Records for this task Start Marker

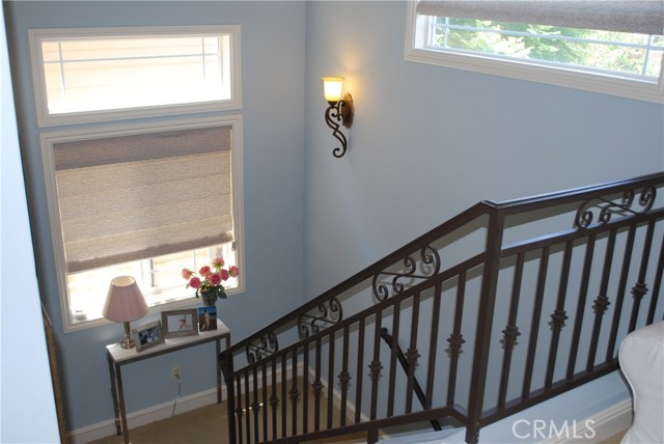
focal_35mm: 36
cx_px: 332
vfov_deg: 36.9
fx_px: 665
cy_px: 222
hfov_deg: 53.1
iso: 200
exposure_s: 1/60
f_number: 4.2
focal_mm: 24
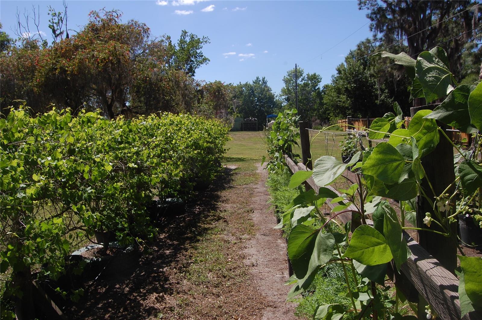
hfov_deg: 67.4
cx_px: 241
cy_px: 160
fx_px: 361
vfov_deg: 47.8
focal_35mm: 27
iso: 220
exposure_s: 1/250
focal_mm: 18
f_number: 10
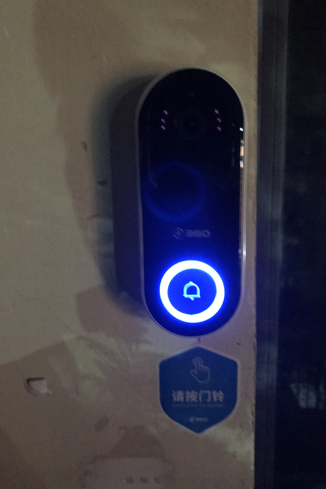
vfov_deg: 61.9
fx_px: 408
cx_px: 186
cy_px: 245
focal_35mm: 30
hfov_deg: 43.5
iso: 1000
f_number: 1.8
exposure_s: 1/4
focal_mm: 3.99
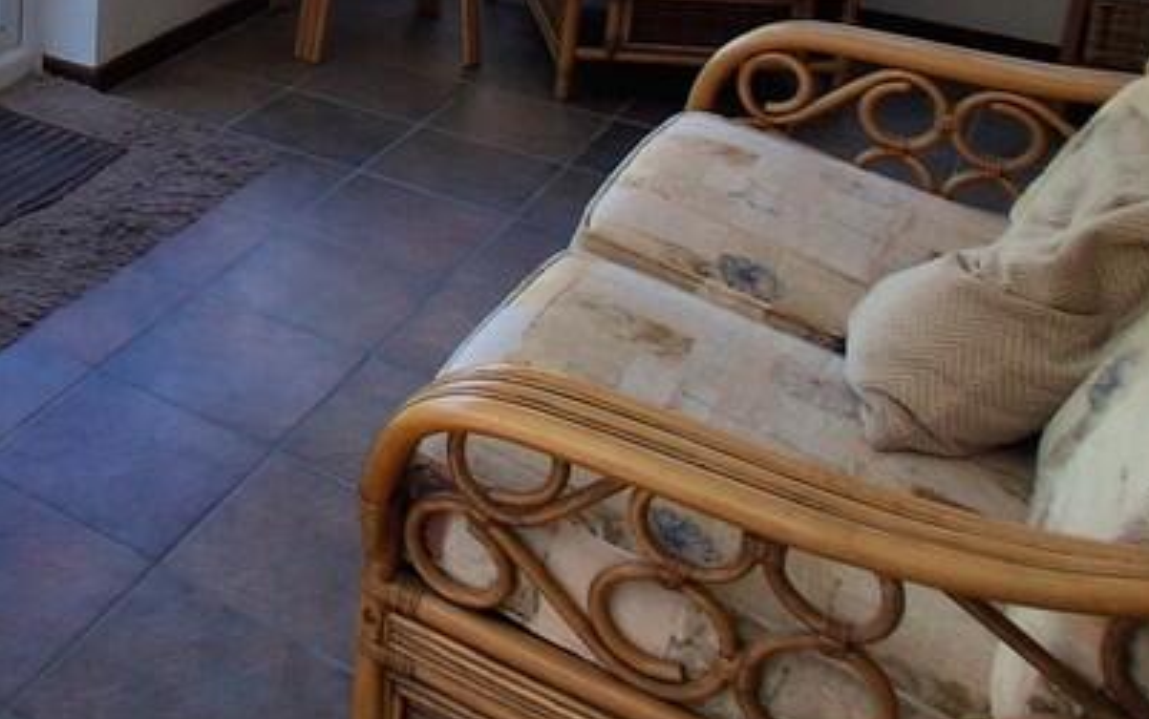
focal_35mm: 46
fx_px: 1441
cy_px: -166
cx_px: -52
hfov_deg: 37.7
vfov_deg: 25.0
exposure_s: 1/491
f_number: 2.2
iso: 50
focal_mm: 1.4
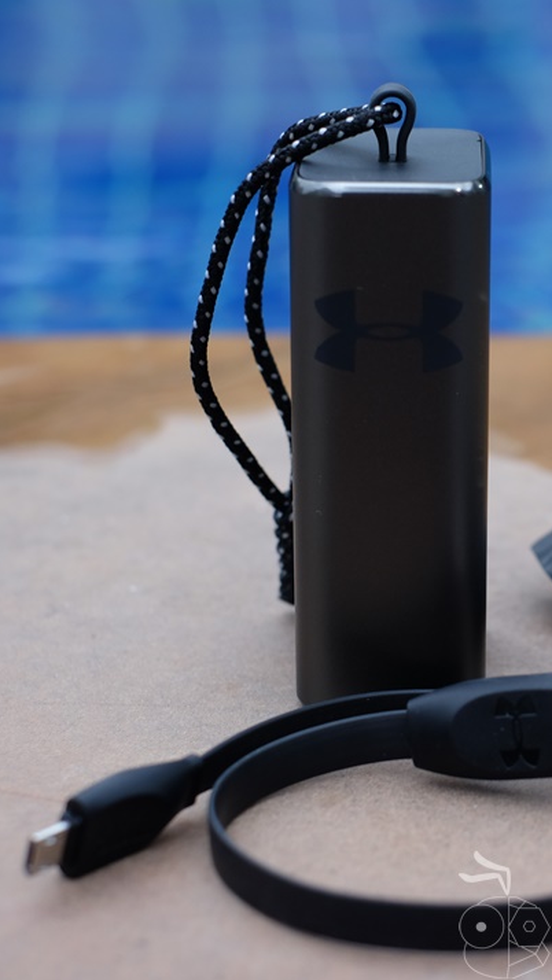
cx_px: 582
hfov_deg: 14.1
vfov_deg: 25.3
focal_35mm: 84
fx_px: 2184
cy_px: 491
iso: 400
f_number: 4
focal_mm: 35
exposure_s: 1/38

Records for this task End Marker

*Problem details*. Print the material word for word; images are to be left out.

*Answer box*.
focal_35mm: 36
cx_px: 332
vfov_deg: 36.9
fx_px: 665
cy_px: 222
hfov_deg: 53.1
iso: 200
exposure_s: 1/60
f_number: 4.2
focal_mm: 24
hfov_deg: 67.4
cx_px: 241
cy_px: 160
fx_px: 361
vfov_deg: 47.8
focal_35mm: 27
iso: 220
exposure_s: 1/250
focal_mm: 18
f_number: 10
vfov_deg: 61.9
fx_px: 408
cx_px: 186
cy_px: 245
focal_35mm: 30
hfov_deg: 43.5
iso: 1000
f_number: 1.8
exposure_s: 1/4
focal_mm: 3.99
focal_35mm: 46
fx_px: 1441
cy_px: -166
cx_px: -52
hfov_deg: 37.7
vfov_deg: 25.0
exposure_s: 1/491
f_number: 2.2
iso: 50
focal_mm: 1.4
cx_px: 582
hfov_deg: 14.1
vfov_deg: 25.3
focal_35mm: 84
fx_px: 2184
cy_px: 491
iso: 400
f_number: 4
focal_mm: 35
exposure_s: 1/38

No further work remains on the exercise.